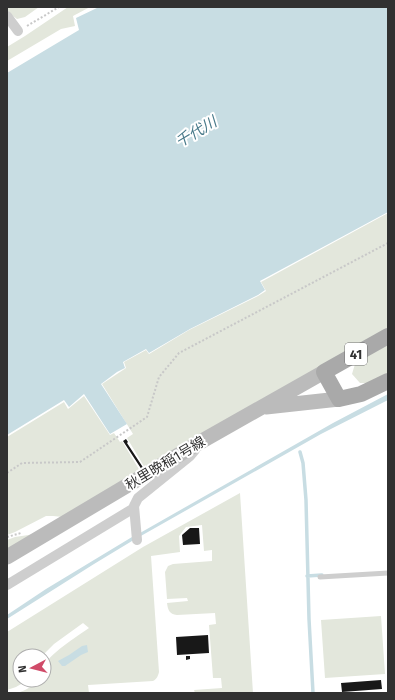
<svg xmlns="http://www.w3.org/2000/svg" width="395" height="700" viewBox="0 0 395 700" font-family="'Fira Sans','Noto Sans JP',sans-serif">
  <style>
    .green { fill: #e3e7dc }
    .water { fill: #c8dde3 }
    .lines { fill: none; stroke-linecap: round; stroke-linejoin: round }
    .stream { stroke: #c8dde3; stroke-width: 3.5 }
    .building { fill: #181818 }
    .path { stroke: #c8c8c8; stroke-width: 2; stroke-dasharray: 2 2; stroke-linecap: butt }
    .lane { stroke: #cecece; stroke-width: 5 }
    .street { stroke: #cecece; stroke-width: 10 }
    .secondary { stroke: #bbb; stroke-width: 15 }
    .primary { stroke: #a9a9a9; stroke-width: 16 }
    .labels { text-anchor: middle; stroke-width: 4; stroke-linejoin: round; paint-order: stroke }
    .shield { fill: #fff; stroke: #6f6f6f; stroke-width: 1 }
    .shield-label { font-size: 13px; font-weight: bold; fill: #313131 }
    .street-label { font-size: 14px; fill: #313131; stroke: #fff }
    .water-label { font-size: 15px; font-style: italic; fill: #497a8a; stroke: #fff }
  </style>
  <rect width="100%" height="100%" fill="#fff"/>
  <path class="green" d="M7,7H39L25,17L17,19C12,15 7,13 7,7Z
    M68,7H90L73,16L75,26L61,29L7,61V47L25,36Z
    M388,213V331L145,468L127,438L133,434L102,384L126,368L124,362L146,350L149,354L189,330L258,296L266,291L261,282Z
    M388,343V373L370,383H360L352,374L355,364L360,359Z
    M84,396L110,435L114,433L120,442L122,441L140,471L63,517L53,516H46L15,532L7,535V437L64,402L68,409Z
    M240,493L253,693H195L194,690L222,688L221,678H213L209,625L216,624L215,613L177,615C169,614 168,610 167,603L188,601L187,598L167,599L165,572L168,566L173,564L212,561V550L204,551L202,525L186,527L179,536L180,552L151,556L159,672C158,676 157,679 153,681L88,685L89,693H18C25,690 33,687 37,680H44C44,676 43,671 44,667C46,656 79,635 89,628L83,623L54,644L42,656H20V680H28L16,687L7,690V632L143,547Z
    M35,534L7,551V540L15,537Z
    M381,616L385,674L325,678L321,620Z"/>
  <path class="water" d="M99,7H388V212L260,281L265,290L258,295L190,329L149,353L146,349L123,362L125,368L117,372L101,384L127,424L110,434L84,394L69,407L64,400L7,435V73L79,30L76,18Z
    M388,394V400L321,434L132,541L94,564L7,619V615L46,589L132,537L140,533L333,423Z
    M87,645L88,652L81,655L65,666H62L58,661L69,655L82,646Z"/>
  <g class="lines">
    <path class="stream" d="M300,452L303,463L306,500L309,619L313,693
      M307,576L322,575"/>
  </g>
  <path class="building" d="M126,439L128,442L127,443L144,469L142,470L123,441Z
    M190,528H199L200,544L183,545L182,535Z
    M208,635L209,653L177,655L176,637Z
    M186,656H190V659L186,660Z
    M381,680L382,689L342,692L341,683Z"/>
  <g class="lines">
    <path class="path" d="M27,26L59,7
      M7,473L22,463L80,462L147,417L159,377L179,353L388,243
      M7,537L21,533"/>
    <path class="lane" d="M320,577L388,573"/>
    <path class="street" d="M7,16L18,31
      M137,540L134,506L138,498L190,456L195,450
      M7,585L134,508"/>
    <path class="secondary" d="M266,407L339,399
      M7,557L202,441L324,372"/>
    <path class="primary" d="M388,336L324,372L339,399L361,394L388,381"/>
  </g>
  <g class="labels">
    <rect class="shield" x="345" y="343" width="22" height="22" rx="3"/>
    <g class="shield-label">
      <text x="356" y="359">41</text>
    </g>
    <g class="street-label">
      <text transform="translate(165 463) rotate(-31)" y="5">秋里晩稲1号線</text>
    </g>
    <g class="water-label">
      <text transform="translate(196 132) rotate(-31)" y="5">千代川</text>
    </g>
  </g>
  <rect width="395" height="700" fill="none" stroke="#313131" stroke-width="16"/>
  <g transform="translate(32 668) rotate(263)"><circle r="19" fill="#ffffff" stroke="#adadad"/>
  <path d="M0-3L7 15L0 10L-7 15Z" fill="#d04b69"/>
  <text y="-6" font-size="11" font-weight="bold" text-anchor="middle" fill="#313131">N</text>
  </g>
</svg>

**About this task:**
Only this range is to be output: the line that contains "M137,540L134,506L138,498L190,456L195,450" through the last line of the records above, both inclusive.

**Response to the task:**
      M137,540L134,506L138,498L190,456L195,450
      M7,585L134,508"/>
    <path class="secondary" d="M266,407L339,399
      M7,557L202,441L324,372"/>
    <path class="primary" d="M388,336L324,372L339,399L361,394L388,381"/>
  </g>
  <g class="labels">
    <rect class="shield" x="345" y="343" width="22" height="22" rx="3"/>
    <g class="shield-label">
      <text x="356" y="359">41</text>
    </g>
    <g class="street-label">
      <text transform="translate(165 463) rotate(-31)" y="5">秋里晩稲1号線</text>
    </g>
    <g class="water-label">
      <text transform="translate(196 132) rotate(-31)" y="5">千代川</text>
    </g>
  </g>
  <rect width="395" height="700" fill="none" stroke="#313131" stroke-width="16"/>
  <g transform="translate(32 668) rotate(263)"><circle r="19" fill="#ffffff" stroke="#adadad"/>
  <path d="M0-3L7 15L0 10L-7 15Z" fill="#d04b69"/>
  <text y="-6" font-size="11" font-weight="bold" text-anchor="middle" fill="#313131">N</text>
  </g>
</svg>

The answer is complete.